Good News, Bad News, Where Do You Get Your News

An interesting set of statistics arrived in my e-mail the other day. Guess what? American consumers are conscious about their purchases. And they desire to buy products from companies who are energy efficient, promote health and safety benefits and fair labor practices, and commit to environmentally friendly practices? Certainly, you guessed so. The Center for Media Research, in its November twelfth research brief e-mail, reported more than 85% of consumers feel the same. I typically describe this type of survey as motherhood and apple pie research—Disagreeing voices are a difficult and rare find.

Biased surveys, such as this one making its way through my e-mail account, mislead business managers by simplifying the underlying dynamic. Obviously, consumers want to identify with and support companies who share their values. Who doesn’t! However, distinguishing companies who use fair and unfair labor practices, for example, is a challenge. Where do we obtain credible information supportive of our desires?

Self-proclamations by companies or detailed tell-alls by competitors do us no good. Both suffer from an age old problem: conflict-of-interest. A lesson I learned well while jointly developing my former company’s response to allegations that they benefited from slave labor. Similarly, politicians, nonprofit organizations and other non-governmental organizations who gain power and status by providing information that persuades a desirable action suffer the same credibility challenge.

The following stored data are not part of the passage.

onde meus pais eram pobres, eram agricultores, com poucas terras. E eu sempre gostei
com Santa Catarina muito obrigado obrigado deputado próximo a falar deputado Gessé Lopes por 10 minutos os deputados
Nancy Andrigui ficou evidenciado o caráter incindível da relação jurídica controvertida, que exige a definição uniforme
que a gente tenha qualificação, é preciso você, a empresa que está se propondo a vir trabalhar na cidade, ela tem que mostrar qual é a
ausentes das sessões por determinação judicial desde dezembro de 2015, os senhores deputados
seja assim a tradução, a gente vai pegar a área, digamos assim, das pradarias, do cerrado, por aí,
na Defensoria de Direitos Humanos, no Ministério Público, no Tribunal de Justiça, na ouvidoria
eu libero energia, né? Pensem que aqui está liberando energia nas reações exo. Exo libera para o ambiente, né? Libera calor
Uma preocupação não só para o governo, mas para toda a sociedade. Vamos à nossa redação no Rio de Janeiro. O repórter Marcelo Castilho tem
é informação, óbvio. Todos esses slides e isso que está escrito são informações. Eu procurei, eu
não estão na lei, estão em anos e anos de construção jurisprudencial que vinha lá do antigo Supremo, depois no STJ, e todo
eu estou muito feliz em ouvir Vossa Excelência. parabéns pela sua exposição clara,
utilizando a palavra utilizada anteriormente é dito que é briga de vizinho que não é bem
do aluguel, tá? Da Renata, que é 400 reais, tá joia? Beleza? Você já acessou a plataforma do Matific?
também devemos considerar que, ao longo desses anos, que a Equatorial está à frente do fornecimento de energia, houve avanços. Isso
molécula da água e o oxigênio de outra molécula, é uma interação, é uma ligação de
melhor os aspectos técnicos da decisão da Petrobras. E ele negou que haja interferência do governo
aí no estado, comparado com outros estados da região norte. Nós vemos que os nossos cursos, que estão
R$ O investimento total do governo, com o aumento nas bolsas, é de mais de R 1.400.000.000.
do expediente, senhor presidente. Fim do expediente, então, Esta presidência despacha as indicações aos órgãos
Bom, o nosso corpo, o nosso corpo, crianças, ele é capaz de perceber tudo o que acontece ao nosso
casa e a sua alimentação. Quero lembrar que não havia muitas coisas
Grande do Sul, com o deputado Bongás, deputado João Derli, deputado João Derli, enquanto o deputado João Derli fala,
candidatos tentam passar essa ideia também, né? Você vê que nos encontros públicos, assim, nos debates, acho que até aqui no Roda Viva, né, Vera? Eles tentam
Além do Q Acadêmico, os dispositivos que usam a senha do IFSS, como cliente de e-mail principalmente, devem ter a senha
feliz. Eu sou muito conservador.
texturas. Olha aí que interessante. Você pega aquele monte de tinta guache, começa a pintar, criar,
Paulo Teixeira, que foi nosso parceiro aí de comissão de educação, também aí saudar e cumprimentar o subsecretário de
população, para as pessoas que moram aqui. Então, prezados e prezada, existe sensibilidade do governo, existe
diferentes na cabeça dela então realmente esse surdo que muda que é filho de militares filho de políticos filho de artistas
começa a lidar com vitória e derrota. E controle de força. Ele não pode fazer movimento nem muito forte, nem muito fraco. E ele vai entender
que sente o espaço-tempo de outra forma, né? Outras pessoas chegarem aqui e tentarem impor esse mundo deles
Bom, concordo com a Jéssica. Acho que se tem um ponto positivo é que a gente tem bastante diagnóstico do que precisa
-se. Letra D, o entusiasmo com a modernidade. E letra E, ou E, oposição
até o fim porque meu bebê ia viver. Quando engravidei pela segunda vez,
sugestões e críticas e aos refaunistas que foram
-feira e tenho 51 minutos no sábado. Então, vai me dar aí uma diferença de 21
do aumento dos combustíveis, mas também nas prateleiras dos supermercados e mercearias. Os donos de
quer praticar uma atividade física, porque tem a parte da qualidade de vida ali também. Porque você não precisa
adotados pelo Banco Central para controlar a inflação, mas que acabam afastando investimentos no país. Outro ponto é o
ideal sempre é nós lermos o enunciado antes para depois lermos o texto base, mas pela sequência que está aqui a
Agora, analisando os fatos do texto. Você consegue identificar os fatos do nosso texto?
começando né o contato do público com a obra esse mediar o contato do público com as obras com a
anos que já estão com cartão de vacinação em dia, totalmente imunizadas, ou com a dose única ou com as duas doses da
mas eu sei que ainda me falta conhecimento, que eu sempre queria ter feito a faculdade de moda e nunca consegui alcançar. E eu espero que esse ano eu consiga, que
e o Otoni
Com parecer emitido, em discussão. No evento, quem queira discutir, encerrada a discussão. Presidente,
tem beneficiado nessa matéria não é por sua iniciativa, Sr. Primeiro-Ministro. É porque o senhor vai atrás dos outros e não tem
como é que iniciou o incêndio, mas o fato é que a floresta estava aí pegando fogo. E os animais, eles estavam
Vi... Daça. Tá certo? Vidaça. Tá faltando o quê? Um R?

Everyone desires forms of association or identification with companies, brands, teams, or others. And we make better decisions when we can distinguish beneficiaries’ information (persuasively delivered and either fair or fraudulent in its supply), from researchers’ information (informatively delivered and either complete or incomplete in its supply). The distinguishing quality, you might ask–Investigative journalism. A paid journalist, or a trusted friend telling you about their personal experience, both use investigative journalism concepts when they give you information–gathering and interpreting facts, assessing implications, credibly informing.

The primary business model supporting today’s investigative journalism is woefully flawed. Today’s models are too focused on ratings, which drive advertising revenues. No wonder today’s business executive resorts to turning news into entertainment. Entertainment, gossip, sex, it all gets ratings. Always has, always will. Conversely, investigative journalism needs a subscription based business model, where people recognize the value of receiving knowledge from those who investigate on their behalf. The “subscription” price for most magazines, Web sites, and other forms on content distribution merely confuse this issue. Furthermore, traditional media companies that try to provide both entertainment and investigative journalism, confuse us more than the help. The primary nonprofit models (for example, social networking Web sites, Wikipedia, kindness from strangers) all struggle with sustaining effort or providing timely information. Today on Wikipedia, I noticed, they requested donations.

I suggest we each make two list?

List A

My sources for entertainment, sports, gossip, and factual event descriptions are:

List B

My sources for useful unbiased information on other’s values are:

Goodness, my list B stood empty for days, and once completed impressed me with its insightful look into my personality. What does your list say about you?